でも今回の犯人は突発的な犯行であるにも関わらずその極上の凶器の正体を知っていた。だからこそ、俺の知識を恐れて極上の凶器を使わなかった。計画殺人じゃなくて元々殺人を犯すつもりはなかったから初めてオクタゴンに入った時に確認したっていうのも考えにくい。じゃあ何で知っていたと思う?」
「既に知っていたから以外に自然な答えなんてないと思うんですけどぉ。」
「罪木の言う通りだ。つまりだ、今回七海を殺したクロは前周回について完璧な知識を持つ左右田。お前だよな?」
「いやいやいや、ちげーって!何回言えば分かるんだよ!俺はやってねえし嵌められた側だよ!」
「確かに左右田は先程から疑われてばかりいるな。犯人の罠ではないのか?」
「それにだ。前周回の記憶をもつのは日向だってそうじゃねーか!根拠として薄すぎてどうかと思うぞ!」
今までの論理展開は不自然なところはないとはいえ犯人の心情によるものが大きく、あくまで犯人がとり得る合理的な行動を予測しただけのものだ。根拠としては薄いし、このままでは逆に俺が怪しまれる恐れがあるがここで友を討つ為の反証ならある。
「さっきも言った通り犯人は突発的な犯行だろうから手持ちの何かで殴打した可能性が高い。その何かが何を意味するかお前なら分かるだろ!左右田!」
「俺のスパナの事を言ってんのか?」
ああ、そうだ。今となってはお前と俺だけだよな、この事実を知ってるのは。今周回では第一の事件を防ぐ事に集中していて正直確認はしていないけど、前周回では十神による身体検査でお前が常備しているスパナは没収されていた。スパナをいじっていると落ち着くと言っていたから今周回も充分ありえたけどやっぱりそうだったのか。

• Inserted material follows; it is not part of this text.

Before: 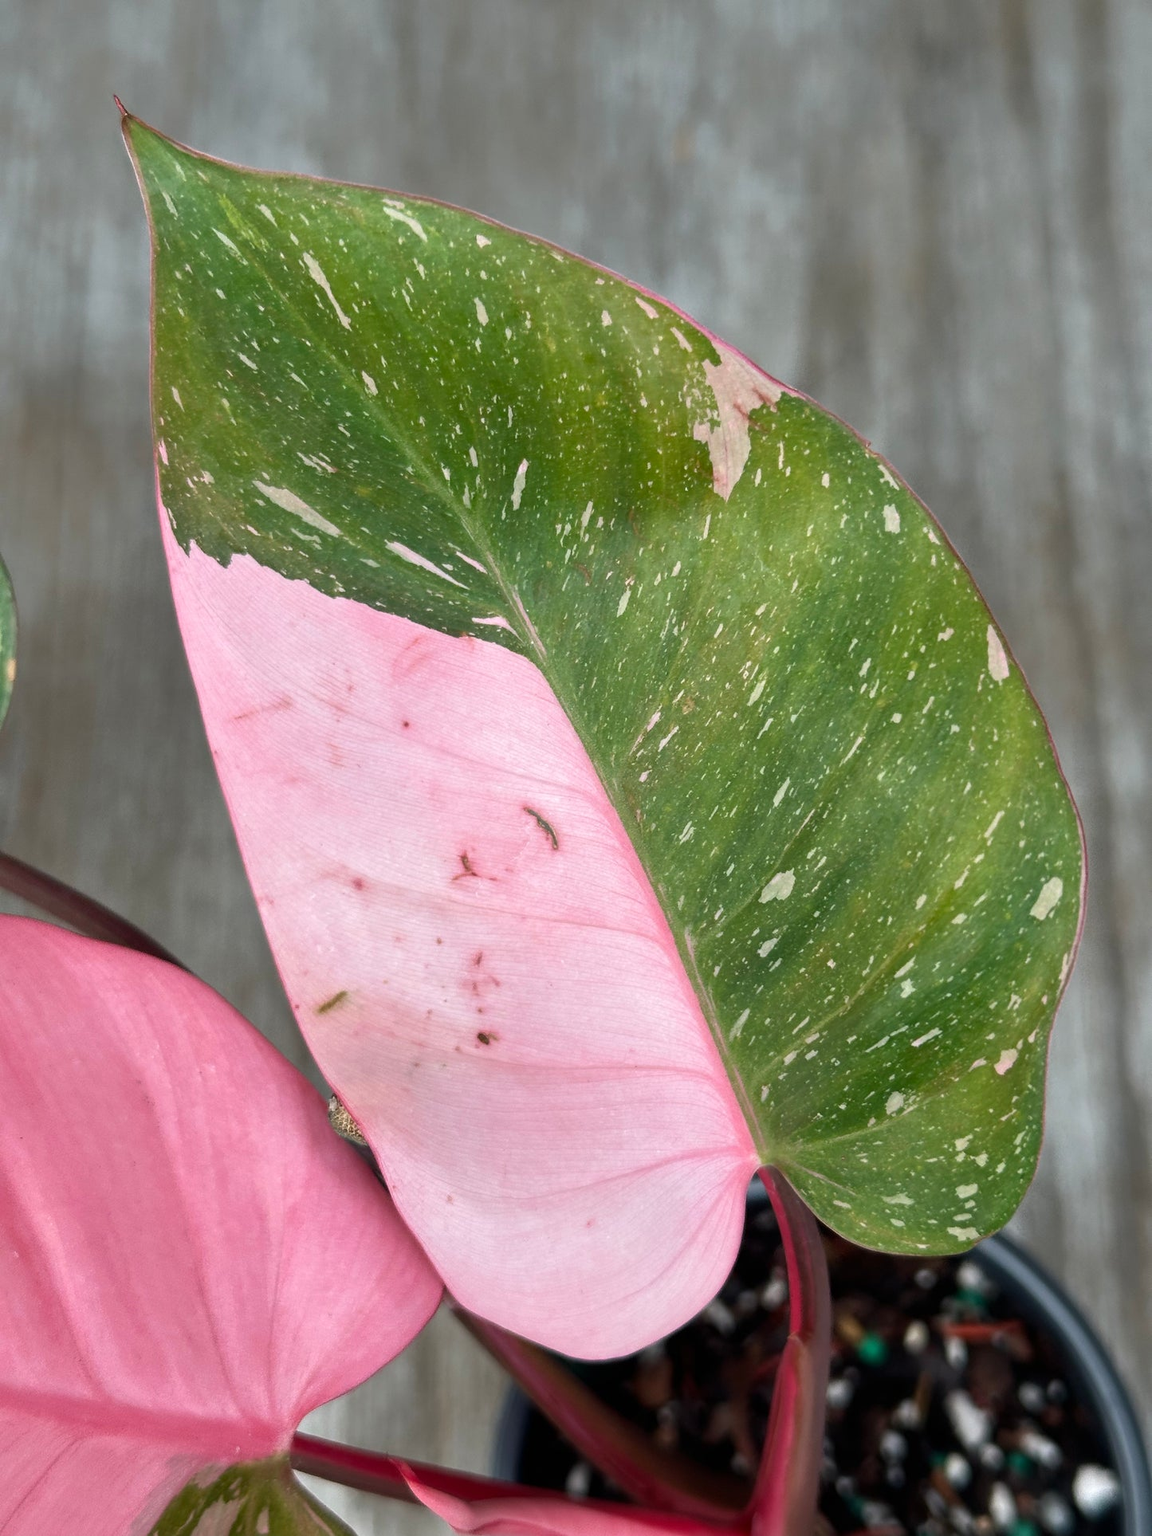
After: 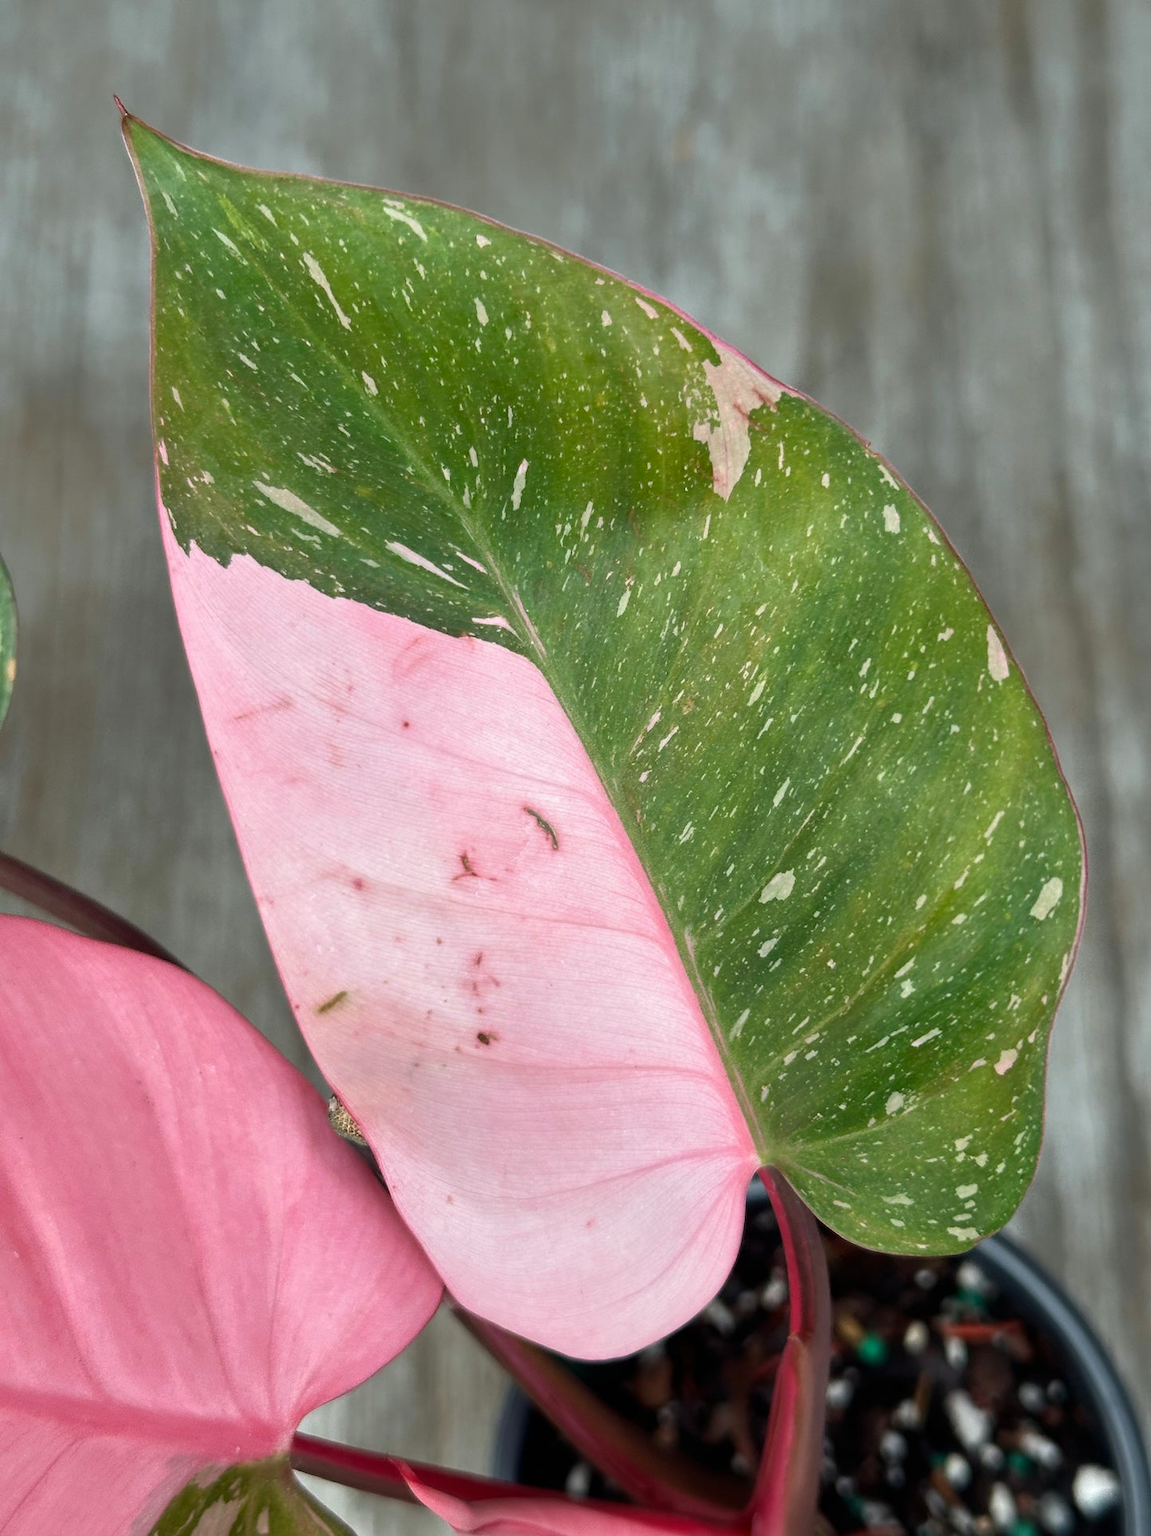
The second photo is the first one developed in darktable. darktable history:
color correction: highlights a* -2.68, highlights b* 2.57
tone equalizer: on, module defaults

「え?あんたスパナなんて持ってんの?見せてみなよ!殴打もできるし絶対凶器じゃん!」
「いいぜ。」
そう言って左右田の取り出したスパナは特に汚れた所もなく、ましてや血にも染まっていなかった。
「何の変哲もないのお...。」
「おい、日向。テメーの推理本当に合ってんのか?」
ここまでは想定の範囲内。推理の結論に至るまでの途中過程だ。
「そのスパナの血は水で洗い落としたんだな?オクタゴンは水浸しになってたから。濡れたスパナぐらいちょっと拭けば水気だって取れる。」
「おめーらしくもねぇ言い掛かりだぜ、日向。俺を犯人だと断定したかったら証拠を見せてみろよ。」
「こっちから見せる証拠はもうない。」
「日向、冗談を言っている場合じゃないぞ!」
「そうだぞ!貴様正気か!」
比較的冷静な方である辺古山や田中でさえ驚くが俺は本気で言っている。
「証拠を見せるのはお前の方だ。お前の部屋に水で濡れたツナギがあるはずだ。」
「ッ...。」
「あの事件現場にいてその時あれだけの水がばら撒かれたんだ、全身が間違いなく濡れたはずだ。そして直ぐに捜査が行われて学級裁判が開かれた。スパナとは違って短時間で水気を完全に吸い取ることはできないしエレベーターを爆破した時点で俺たちが現場に向かうのは明白だから一度着替えてまた濡れたツナギを捨てに来る時間だってない。この密室空間でツナギを隠せるといったら部屋の中しかないんだ。お前が無実なら見せてくれ部屋の中を。」
「お前が考えてるもんなんてねーよ。大体、犯人の近くにはカーペットがあったんだからそれで水を凌げば全身濡れずに済むだろ。」
「そのカーペットはお前の大事なドライバーの血や七海の流した血痕を守る為に使われたからお前はカーペットを使うことはできなかったんだ。さあどうだ、これでもまだ部屋の中を見せられないか?」
「はははは。やっぱり俺じゃお前には勝てねーわ。濡れたツナギが部屋にある以上もうどうしようもねーもんな。」
左右田が罪を認めた瞬間だった。その時の左右田の笑いはただ乾いたものだった。
「左右田よ。もしやお前さんがカーペットで血痕を守っておったのはどこか自分の中で罪の意識があったからなのではないのか?」
「ちげーよ、そんなんじゃねえ。俺が本気でお前らを、日向を出し抜こうとするならこれぐらいやらなきゃいけねえと思ったんだ。」
「左右田、お前はわざとあからさまに自分の私物を置いてそこに血を塗ったりすることで犯人に嵌められた無実の第三者を演じようとしたんだな。俺の記憶を逆手に取る為に。」
「日向の記憶を逆手にじゃと?」
「ああ、前周回の事件でもいくつか犯人の偽装工作によって無実の人間が疑われる展開があった。その記憶を逆手に取って、さも自分が犯人に嵌められた人間だと誤認させるように事件を演出したんだな?」
「そうだよ。今周回でもソニアさんの事件では九頭龍が、澪田の事件では弐大が疑われた。前周回の記憶を持っている日向相手じゃなくても今までの学級裁判の展開を布石にしたこの作戦は使えると思ったんだ。自首する気があったんじゃねえよ、あくまでベストを尽くしただけだ。」
「でも、どうして!お前も俺たちに協力してくれるんじゃなかったのか?なんで七海を殺したんだ?一度は一緒に絶望を打ち破ったのにどうしてだよ...。」
「お前の七海に対する想いは知ってる。けどな、だからといって何もかも教える訳じゃねー。それにお前らが説得してくれた時にはもう手遅れだったしよ。」
「そうか、あの時は既に捜査中だったな。」
「田中も悪いな、あんだけ熱弁させといてよ。」
「左右田!最後にこれだけ教えてくれ!今までのお前は俺たちを騙してた訳じゃ、嘘だった訳じゃないんだよな?」
「ああ、そこに嘘はねえ。ただ絶望を打ち破って手に入れた俺の希望がこの結果を招いた、それだけの話だ。」
左右田の真意や動機は闇の中。
そして、それが左右田と交わした最後の言葉だった。